The rest is a mist of microscopic subsidies and tax credits sprayed in all directions, intended to remind their recipients at every turn of all the good things Mother Ottawa has done for them. Once, you might have invested in an exciting new sector like the digital economy in the expectation of profit: now you do it in expectation of a grant. Once, parents might have decided for themselves whether their kids should take piano lessons: now the government badgers them into it, with children’s arts tax credits. Once, there were volunteer firefighters. Now they are paid volunteers, via the volunteer firefighters tax credit.

Yet the amounts involved are so trivial that it is hard to take them seriously. Nor are the differences between the parties so large as to suggest the sort of fundamental divide that might justify defeating the government and dissolving the House. The Conservatives would enrich the Guaranteed Income Supplement by $300 million; the NDP had demanded $700 million. A general election, over $400 million—one-sixth of one per cent of federal spending? The election itself would cost very nearly as much.

So no, we are not going to have an election over tax credits for volunteer firefighters. But what is the reason, then? Normally the surest guide to how politicians make decisions is crass self-interest. But even that old faithful appears to have let us down. There is simply no clear upside for any of the parties in an election at present. Two and a half years have passed, and the parties all stand at exactly the same level in public opinion as they did in the last election. I mean to the percentage point: an average of recent polls gives the Conservatives 38 per cent, the Liberals 26 per cent, and the NDP 18 per cent.

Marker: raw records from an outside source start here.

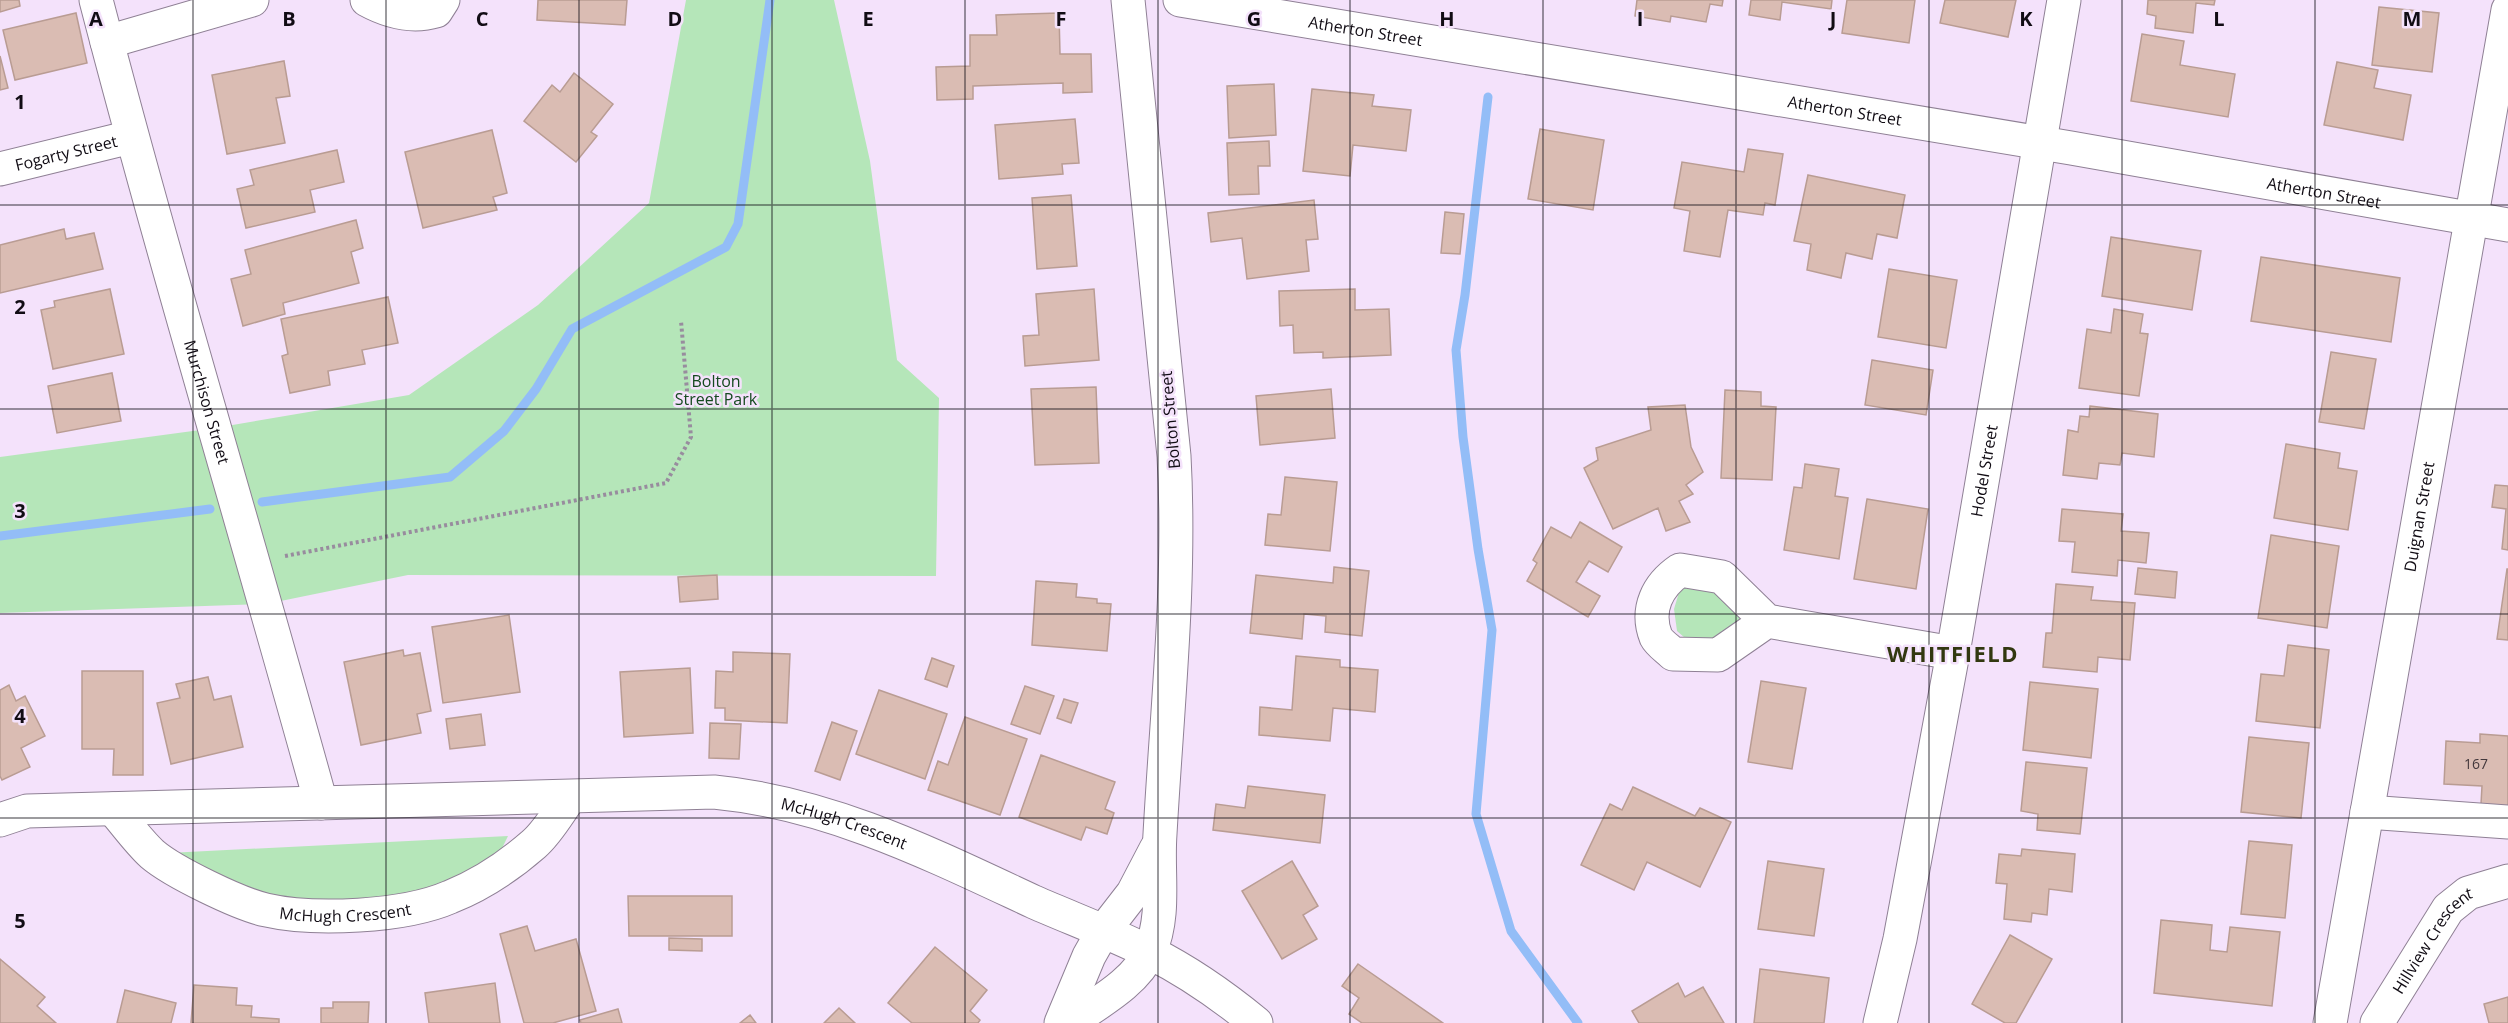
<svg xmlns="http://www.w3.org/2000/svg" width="2508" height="1023" viewBox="0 0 2508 1023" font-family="'Open Sans',sans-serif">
	<rect width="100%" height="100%" fill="#f4e2fb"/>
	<g fill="#b5e6b9">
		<path d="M686,0H834L870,161L897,360L939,398L936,576L408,575L266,604L0,613V457L215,428L409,395L538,305L649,203Z"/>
		<path d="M1701,582L1749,621L1736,633L1692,644L1677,631L1674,609L1680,589Z"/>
		<path d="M508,836L494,865L368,909L260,897L168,853Z"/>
	</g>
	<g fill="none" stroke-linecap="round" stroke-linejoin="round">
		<g stroke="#93bdf7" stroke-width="9">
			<path d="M1488,97L1465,295L1456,350L1463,437L1478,549L1492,630L1476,814L1511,931L1578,1023"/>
			<path d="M262,502L450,477L504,431L536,389L572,329L726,247L738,224L770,0"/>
			<path d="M0,536L210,509"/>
		</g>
	</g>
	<g fill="#dabcb3" stroke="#b99c93" stroke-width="1.5">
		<path d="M0,0H19L20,6L0,12Z"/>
		<path d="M538,0H627L625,25L537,20Z"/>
		<path d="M1637,0H1723L1722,6L1710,4L1706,22L1671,16L1670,22L1635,16Z"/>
		<path d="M1751,0H1832L1831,9L1782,2L1780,20L1749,15Z"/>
		<path d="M1847,0H1915L1909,43L1842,33Z"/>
		<path d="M1945,0H2016L2008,37L1940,23Z"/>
		<path d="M2148,0H2215L2214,5L2196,3L2193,33L2155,28L2156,16L2147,14Z"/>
		<path d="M2379,7L2439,13L2432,72L2372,65Z"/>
		<path d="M76,13L87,63L15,80L3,30Z"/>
		<path d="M1059,13L1060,54H1091L1092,92L1063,93V83L973,86V99L937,100L936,67L970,66V35H997L996,15Z"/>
		<path d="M2142,34L2184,41L2180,65L2235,74L2228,117L2131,101Z"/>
		<path d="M0,56L8,88L0,90Z"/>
		<path d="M284,61L290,96L276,98L285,143L227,154L212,75Z"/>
		<path d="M2337,62L2378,70L2374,88L2411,95L2403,140L2324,125Z"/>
		<path d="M574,73L613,104L591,132L597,136L576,162L524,121L552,85L560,92Z"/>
		<path d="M1274,84L1276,135L1229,138L1227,86Z"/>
		<path d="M1312,89L1374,95L1372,106L1411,110L1406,151L1353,145L1350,176L1303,171Z"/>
		<path d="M1075,119L1079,163L1062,164L1063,174L999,179L995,125Z"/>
		<path d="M1540,129L1604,140L1593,210L1528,199Z"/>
		<path d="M492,130L507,193L493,197L497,210L423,228L405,152Z"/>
		<path d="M1269,141L1270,166H1258L1259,194L1229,195L1227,143Z"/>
		<path d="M1748,149L1783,154L1775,205L1765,203L1763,215L1728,210L1720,257L1684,251L1690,211L1674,208L1682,162L1744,172Z"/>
		<path d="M337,150L344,182L310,190L315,212L246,228L237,189L254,185L250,170Z"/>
		<path d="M1808,175L1905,195L1897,238L1877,234L1872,259L1846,253L1841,278L1807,270L1811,244L1794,241Z"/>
		<path d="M1071,195L1077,266L1037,269L1032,198Z"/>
		<path d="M1314,200L1318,239L1306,240L1309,271L1247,279L1242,238L1211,242L1208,213Z"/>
		<path d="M1445,212L1464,214L1460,254L1441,253Z"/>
		<path d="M356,220L363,248L351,252L359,283L283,303L285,314L243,326L231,279L251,274L245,250Z"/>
		<path d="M64,229L66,239L94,233L103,269L0,293V245Z"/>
		<path d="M2111,237L2201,251L2192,310L2102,296Z"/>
		<path d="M2261,257L2400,278L2391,342L2251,321Z"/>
		<path d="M1889,269L1957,280L1946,348L1878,337Z"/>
		<path d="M110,289L124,354L53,369L41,310L55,307L54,301Z"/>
		<path d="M1094,289L1099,360L1025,366L1023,336L1039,335L1036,294Z"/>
		<path d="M1355,289V310L1389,309L1391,355L1323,358V352L1294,353L1293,325L1280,326L1279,291Z"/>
		<path d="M388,297L398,343L362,350L365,364L328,371L330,385L290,393L282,356L288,354L281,319Z"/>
		<path d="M2114,309L2143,314L2140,333L2148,334L2139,396L2079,388L2087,329L2111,333Z"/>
		<path d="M2331,352L2376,359L2364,429L2319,422Z"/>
		<path d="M1872,360L1933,370L1926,415L1865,405Z"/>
		<path d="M112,373L121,421L57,433L48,386Z"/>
		<path d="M1096,387L1099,463L1035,465L1031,389Z"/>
		<path d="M1331,389L1335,438L1260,445L1256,396Z"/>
		<path d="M1725,390L1761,392V406L1776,407L1772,480L1721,478Z"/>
		<path d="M1685,405L1691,447L1703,472L1686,485L1693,494L1679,501L1690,522L1666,531L1658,508L1613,529L1584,468L1598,460L1596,448L1651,430L1648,407Z"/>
		<path d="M2090,406L2158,414L2154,457L2122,453L2120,465L2099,463L2097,479L2063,475L2068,430L2078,432L2080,416L2089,417Z"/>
		<path d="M2286,444L2340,453L2338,468L2357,471L2348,530L2274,518Z"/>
		<path d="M1805,464L1839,469L1835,496L1848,498L1839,559L1784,550L1794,487L1802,488Z"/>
		<path d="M1285,477L1337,482L1330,551L1265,545L1268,514L1281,515Z"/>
		<path d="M2495,485L2508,486V550L2502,549L2506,509L2492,507Z"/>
		<path d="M1867,499L1928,509L1916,589L1854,579Z"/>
		<path d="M2062,509L2123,514L2121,531L2149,533L2146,563L2118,560L2117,576L2072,572L2075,542L2059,541Z"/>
		<path d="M1580,522L1622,547L1608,572L1589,561L1576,582L1600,596L1588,617L1527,581L1537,563L1533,560L1551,527L1571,538Z"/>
		<path d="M2271,535L2339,546L2327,628L2258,618Z"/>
		<path d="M1334,567L1369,571L1362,636L1325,632L1326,616L1304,614L1302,639L1250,633L1256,575L1333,583Z"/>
		<path d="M2138,568L2177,572L2175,598L2135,594Z"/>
		<path d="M2507,569H2508V640L2497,639Z"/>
		<path d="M717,575L718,599L680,602L678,577Z"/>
		<path d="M1036,581L1077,584L1076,597L1097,599V603L1111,604L1107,651L1032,645Z"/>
		<path d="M2056,584L2093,587L2091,600L2135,603L2130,660L2098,657L2097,672L2043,667L2046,633H2052Z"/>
		<path d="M509,615L520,692L443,703L432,627Z"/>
		<path d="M2288,645L2329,650L2320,728L2256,721L2261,674L2284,676Z"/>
		<path d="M403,650L404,656L420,653L431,711L417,714L421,733L361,745L344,662Z"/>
		<path d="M733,652L790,654L787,723L725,720V708H715L716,671L733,672Z"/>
		<path d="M1296,656L1340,660V667L1378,670L1375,712L1333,708L1330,741L1259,735L1260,707L1292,710Z"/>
		<path d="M932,658L954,666L947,687L925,679Z"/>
		<path d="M690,668L693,733L624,737L620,672Z"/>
		<path d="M82,671H143V775H113L114,749H82Z"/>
		<path d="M208,677L214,700L231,696L243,747L171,764L157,703L180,698L176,684Z"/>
		<path d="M1761,681L1806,688L1792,769L1748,762Z"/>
		<path d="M2030,682L2098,689L2091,758L2023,750Z"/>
		<path d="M9,685L16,701L25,696L45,736L21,748L30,767L2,780L0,776V690Z"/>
		<path d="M1025,686L1054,696L1040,734L1011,724Z"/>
		<path d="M879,690L947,714L925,779L856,754Z"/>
		<path d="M1064,699L1078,703L1071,723L1057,718Z"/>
		<path d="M481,714L485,745L450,749L446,719Z"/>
		<path d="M965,717L1027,739L1000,815L928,790L938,761L948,765Z"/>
		<path d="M832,722L857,731L840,780L815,771Z"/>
		<path d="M710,723L741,724L739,759L709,758Z"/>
		<path d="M2480,734L2508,736V806L2481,804L2482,786L2444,784L2446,741L2480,743Z"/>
		<path d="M2249,737L2309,743L2301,818L2241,812Z"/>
		<path d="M1041,755L1115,782L1105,809L1114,813L1107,834L1086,827L1081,840L1019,817Z"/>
		<path d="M2026,762L2087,768L2080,834L2037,830L2038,814L2021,811Z"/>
		<path d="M1248,786L1325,795L1320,843L1213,830L1216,804L1245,808Z"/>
		<path d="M1633,787L1695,816L1700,808L1731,822L1700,887L1647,862L1634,890L1581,865L1610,804L1622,810Z"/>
		<path d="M2249,841L2292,845L2285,918L2241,914Z"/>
		<path d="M2022,849L2075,854L2072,892L2049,889L2047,915L2032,913L2031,922L2004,919L2007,884L1996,883L1999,854L2021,856Z"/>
		<path d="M1292,861L1318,906L1303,915L1317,939L1282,959L1242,891Z"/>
		<path d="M1768,861L1824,869L1814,936L1758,929Z"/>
		<path d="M628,896H732V936H629Z"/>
		<path d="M2161,920L2212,925L2210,950L2227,952L2230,927L2280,932L2272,1006L2154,993Z"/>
		<path d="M527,926L535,951L576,939L596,1011L553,1023H524L500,934Z"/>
		<path d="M2010,935L2052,959L2016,1023H2005L1972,1004Z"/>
		<path d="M669,938L702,939V951L669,950Z"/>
		<path d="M935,947L987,990L970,1011L980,1020L978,1023H912L888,1003Z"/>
		<path d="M0,959L45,997L37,1006L56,1023H0Z"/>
		<path d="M1358,964L1443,1023H1362L1349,1014L1359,998L1342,986Z"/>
		<path d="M1760,969L1829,978L1824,1023H1754Z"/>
		<path d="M495,983L500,1023H429L425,993Z"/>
		<path d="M1678,983L1685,997L1703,987L1724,1023H1639L1632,1011Z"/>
		<path d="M194,985L237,988L236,1005L252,1006L251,1017L279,1019V1023H191Z"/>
		<path d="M125,990L176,1003L171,1023H117Z"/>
		<path d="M2508,997V1023H2489L2484,1004Z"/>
		<path d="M333,1002H369L368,1023H321V1008H333Z"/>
		<path d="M839,1008L855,1023H824Z"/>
		<path d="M618,1009L622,1023H581L580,1020Z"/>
		<path d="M750,1015L756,1023H740Z"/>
	</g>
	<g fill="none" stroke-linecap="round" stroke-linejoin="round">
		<g stroke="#8f8095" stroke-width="35">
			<g id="minor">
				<path id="s1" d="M96,0C166,269 247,535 321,803"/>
				<path d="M367,0C389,12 412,18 436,11L443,0"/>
				<path id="s2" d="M1180,0L2071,148L2508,225"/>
				<path d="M107,42L252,0"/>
				<path id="s3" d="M0,169L131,137"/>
				<path d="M1767,621L1722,577L1680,570C1658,585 1645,609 1656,637C1659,643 1668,649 1673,654L1718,655L1767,621L1953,653"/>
				<path id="s4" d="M113,809C126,824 138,841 152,854C173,872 239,904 266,910C314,921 404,917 450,897C480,885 510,865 534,844C548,832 559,812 570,797"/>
				<path d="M2367,812L2508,822"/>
				<path id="s5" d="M0,820L27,811L714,792C829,803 931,854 1034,902C1073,919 1113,934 1151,953C1189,972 1223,996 1256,1023"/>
				<path d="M1061,1023L1089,956L1102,933L1133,893L1156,849"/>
				<path d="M1069,1023C1097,1003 1135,984 1150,951C1166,915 1157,873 1160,834C1167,708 1181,582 1174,456L1128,0"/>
				<path id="s6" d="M1880,1023L1900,939L1953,653L2064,0"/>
				<path id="s7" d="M2330,1023L2508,10"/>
				<path id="s8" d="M2377,1023L2448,909L2468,893L2508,881"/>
			</g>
		</g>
		<path stroke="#988c9e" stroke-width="4" stroke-dasharray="3 3" stroke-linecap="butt" d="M285,556L666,483L691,437L681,321"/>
		<use href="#minor" stroke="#fff" stroke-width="33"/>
	</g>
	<path fill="none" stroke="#110c14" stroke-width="1.5" stroke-opacity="0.55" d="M193,0V1023M386,0V1023M579,0V1023M772,0V1023M965,0V1023M1158,0V1023M1350,0V1023M1543,0V1023M1736,0V1023M1929,0V1023M2122,0V1023M2315,0V1023M0,205H2508M0,409H2508M0,614H2508M0,818H2508"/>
	<g text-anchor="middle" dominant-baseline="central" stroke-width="5" stroke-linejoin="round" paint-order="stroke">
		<g font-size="14" fill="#43383c">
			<text x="2476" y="763">167</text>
		</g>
		<g font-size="16" fill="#110c14" stroke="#f4e2fb">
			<text stroke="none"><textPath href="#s2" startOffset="188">Atherton Street</textPath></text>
			<text stroke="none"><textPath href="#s2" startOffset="674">Atherton Street</textPath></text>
			<text stroke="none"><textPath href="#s3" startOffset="68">Fogarty Street</textPath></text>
			<text stroke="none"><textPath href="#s2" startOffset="1160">Atherton Street</textPath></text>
			<text stroke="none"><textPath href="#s1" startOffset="417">Murchison Street</textPath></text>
			<text transform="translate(1170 420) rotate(-95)">Bolton Street</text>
			<text stroke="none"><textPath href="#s6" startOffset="562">Hodel Street</textPath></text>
			<text stroke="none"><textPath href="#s7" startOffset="514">Duignan Street</textPath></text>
			<text stroke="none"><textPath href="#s5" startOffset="850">McHugh Crescent</textPath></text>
			<text stroke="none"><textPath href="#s4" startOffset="267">McHugh Crescent</textPath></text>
			<text stroke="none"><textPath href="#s8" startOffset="100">Hillview Crescent</textPath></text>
		</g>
		<g font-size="16" fill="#154a1f" stroke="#f4e2fb">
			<text x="716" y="381">Bolton<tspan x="716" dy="18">Street Park</tspan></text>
		</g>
		<g font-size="22" font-weight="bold" letter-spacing="1.5" fill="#323810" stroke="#f4e2fb">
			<text x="1953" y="653">WHITFIELD</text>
		</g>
	</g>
	<g font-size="20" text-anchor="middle" font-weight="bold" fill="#110c14" stroke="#f4e2fb" stroke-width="5" stroke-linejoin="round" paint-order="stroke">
		<text x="96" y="26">A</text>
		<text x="289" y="26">B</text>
		<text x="482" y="26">C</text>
		<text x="675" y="26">D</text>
		<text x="868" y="26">E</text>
		<text x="1061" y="26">F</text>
		<text x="1254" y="26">G</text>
		<text x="1447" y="26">H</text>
		<text x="1640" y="26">I</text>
		<text x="1833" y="26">J</text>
		<text x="2026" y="26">K</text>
		<text x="2219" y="26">L</text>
		<text x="2412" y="26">M</text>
		<text x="20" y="109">1</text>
		<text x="20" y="314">2</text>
		<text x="20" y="518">3</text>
		<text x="20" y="723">4</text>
		<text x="20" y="928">5</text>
	</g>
</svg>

The Tories might have been supposed to enjoy some momentum, before the rash of incriminating news stories of recent weeks: though these have yet to register in the party standings, they appear to have taken their toll on the Prime Minister’s personal approval ratings, according to the latest Nanos poll. The Liberals, besides starting 12 points back, are saddled with a leader who trails the party by a similar margin, while the NDP, for all Layton’s personal popularity, must surely wonder how he will stand up to the rigours of a long campaign, given his failing health.

So, just as a thought experiment, let’s suppose this really is what some in the opposition claim it is: an election about this government’s abuse of power, its disregard for Parliament, its refusal to be held to basic norms of democratic accountability. Put that way, it is hard to see how we could avoid an election: if ever a House has lost confidence in a government, it is surely this one.

But to be an election worth having, it can’t just be a referendum on the government. The choice, after all, is not between a Conservative government and no government at all. It is between one party and another (or others: see “coalition”). If the Liberals, in particular, wish to make an issue of ethics and accountability, they will have to overcome the public’s understandable doubts about them on both counts: a recent Ipsos Reid poll, while identifying honest and open government as a key public priority, found people trust the Conservatives to deliver it more than the Liberals—though both parties trailed behind “none of the above.”

An election about restoring our democracy should be an example of it. If the parties want the public to trust them, they’re going to have to trust the public—by bringing forward specific proposals for reform, and seeking a mandate for them. If Parliament has ceased to be relevant, let’s give it real power to hold the executive to account: for example, by giving committees the staff and research budgets to do their jobs properly, or by taking from government the power to invoke closure (in Britain, it’s the prerogative of the Speaker). If MPs are too beholden to party, let’s see some bold proposals to empower them: like abolishing the requirement for candidates to get their party leader to sign their nomination papers, or restricting the confidence convention, to reduce the whips’ sway.

Let’s clean up nomination races. Let’s give MPs the right to choose their leader. Let’s trim the size of cabinet. Let’s ban the use of public dollars for partisan advertising, as Ontario has done. Let’s pass Michael Chong’s package of reforms to question period. Let’s reform our broken electoral system, and give new parties with new ideas a chance to breathe.

And before we do any of that, let’s find some way to persuade the voters that the party that promises these things will actually do any of them.